No momento temos 1.089 casos de violência policial, dentro dos quais conseguimos identificar pelo menos 124 feridos, 726 detenções arbitrárias, seis atos de violência sexual, 27 homicídios, 12 jovens perderam a visão e mais de 45 defensores dos direitos humanos tiveram sua capacidade de exercer esse trabalho limitada Martha Alfonso, vice-presidente do Fecode, o sindicato dos professores da Colômbia
A escalada de violência nos protestos levou a ONU (Organização das Nações Unidos) a se manifestar condenando o "uso excessivo da força" por parte das forças policiais e pedindo calma para os atos de amanhã.
Estamos profundamente alarmados com os acontecimentos ocorridos na cidade de Cali, na Colômbia, quando a polícia abriu fogo contra os manifestantes que protestavam contra a reforma tributária, matando e ferindo várias pessoas, segundo as informações recebidas Marta Hurtado, porta-voz do Escritório da ONU para os Direitos Humanos
Queda ministerial
Ontem, um dia depois da queda da reforma, quem caiu foi o ministro da Fazenda da Colômbia, Alberto Carrasquilla, que renunciou ao cargo. O economista era o pilar do projeto e estava no gabinete do governo de Duque desde o primeiro dia do mandato do presidente.
"Minha continuidade no governo dificultaria a construção rápida e eficiente dos consensos necessários", disse Carrasquilla em carta, expondo insatisfação com a suspensão da reforma e a substituição por uma outra, que pode vir a ser mais branda que o desejado.

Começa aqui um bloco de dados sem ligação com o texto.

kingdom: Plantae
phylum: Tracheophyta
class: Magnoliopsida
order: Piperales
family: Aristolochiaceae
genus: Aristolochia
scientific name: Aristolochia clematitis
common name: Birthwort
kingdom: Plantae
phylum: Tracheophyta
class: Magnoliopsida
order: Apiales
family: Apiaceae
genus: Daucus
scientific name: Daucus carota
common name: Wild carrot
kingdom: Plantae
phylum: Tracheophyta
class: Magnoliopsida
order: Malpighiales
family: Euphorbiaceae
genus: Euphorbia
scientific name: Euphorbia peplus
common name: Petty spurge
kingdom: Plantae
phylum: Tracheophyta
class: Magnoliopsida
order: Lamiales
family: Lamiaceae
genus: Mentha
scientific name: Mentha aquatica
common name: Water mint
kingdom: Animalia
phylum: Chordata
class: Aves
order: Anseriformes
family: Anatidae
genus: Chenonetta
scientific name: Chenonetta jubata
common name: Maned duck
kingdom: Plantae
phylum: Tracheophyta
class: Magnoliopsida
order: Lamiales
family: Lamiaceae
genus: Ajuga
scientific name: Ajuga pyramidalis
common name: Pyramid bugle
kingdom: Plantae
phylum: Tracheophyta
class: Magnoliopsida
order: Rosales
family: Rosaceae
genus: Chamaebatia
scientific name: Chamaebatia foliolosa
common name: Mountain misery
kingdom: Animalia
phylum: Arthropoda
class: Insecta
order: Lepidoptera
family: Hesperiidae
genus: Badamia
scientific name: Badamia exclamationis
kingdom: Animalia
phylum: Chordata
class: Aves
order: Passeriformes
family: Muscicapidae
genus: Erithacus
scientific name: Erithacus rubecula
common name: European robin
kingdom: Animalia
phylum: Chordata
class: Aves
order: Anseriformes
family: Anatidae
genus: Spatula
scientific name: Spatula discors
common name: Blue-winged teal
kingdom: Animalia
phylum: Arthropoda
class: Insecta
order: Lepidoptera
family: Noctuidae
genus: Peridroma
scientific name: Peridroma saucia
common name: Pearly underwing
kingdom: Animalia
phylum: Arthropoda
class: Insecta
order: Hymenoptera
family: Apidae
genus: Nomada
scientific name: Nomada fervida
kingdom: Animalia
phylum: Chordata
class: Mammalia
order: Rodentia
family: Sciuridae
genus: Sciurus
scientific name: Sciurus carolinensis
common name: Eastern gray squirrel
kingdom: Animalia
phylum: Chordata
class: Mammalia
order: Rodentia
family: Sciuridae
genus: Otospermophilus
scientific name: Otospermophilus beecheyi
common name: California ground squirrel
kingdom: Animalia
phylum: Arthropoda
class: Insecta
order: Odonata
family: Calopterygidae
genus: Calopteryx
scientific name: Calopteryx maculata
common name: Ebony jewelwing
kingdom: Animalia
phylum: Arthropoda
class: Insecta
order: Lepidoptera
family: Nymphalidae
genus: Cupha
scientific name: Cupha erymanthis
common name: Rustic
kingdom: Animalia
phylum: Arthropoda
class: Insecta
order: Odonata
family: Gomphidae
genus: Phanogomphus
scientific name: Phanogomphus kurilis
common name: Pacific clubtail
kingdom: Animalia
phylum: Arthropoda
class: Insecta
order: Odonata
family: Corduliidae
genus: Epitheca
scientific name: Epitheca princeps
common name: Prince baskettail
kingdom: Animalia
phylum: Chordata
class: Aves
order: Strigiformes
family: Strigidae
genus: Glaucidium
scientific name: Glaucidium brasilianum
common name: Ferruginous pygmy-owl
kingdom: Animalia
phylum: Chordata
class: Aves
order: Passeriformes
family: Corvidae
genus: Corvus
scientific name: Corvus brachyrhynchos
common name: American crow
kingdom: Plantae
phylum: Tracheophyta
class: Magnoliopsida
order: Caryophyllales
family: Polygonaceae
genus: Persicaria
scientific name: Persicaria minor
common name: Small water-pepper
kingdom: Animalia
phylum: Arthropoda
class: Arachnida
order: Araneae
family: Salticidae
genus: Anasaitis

Para o lugar de Carrasquilla, Duque nomeou o até então ministro de Comércio, Indústria e Turismo, José Manuel Restrepo, economista e acadêmico que, assim como o antigo chefe da Fazenda, está desde agosto de 2018 no governo.
Mesmo com o projeto suspenso para reavaliação e a queda do homem-forte da política econômica de Duque, os sindicatos querem mais do que uma reforma tributária mais justa.
Para amanhã, os sindicatos planejam pedir também a aceleração da vacinação contra a covid-19 no país, uma renda básica de pelo menos um salário mínimo mensal (R$ 1,3 mil) para a população, subsídios para pequenas empresas e uma política de soberania e segurança alimentar.
"O povo nas ruas está exigindo muito mais do que a retirada da reforma tributária", disse Maltés após ler uma nota do Comitê Nacional de Greve ontem. A orientação, por ora, é para continuar com a mobilização nacional.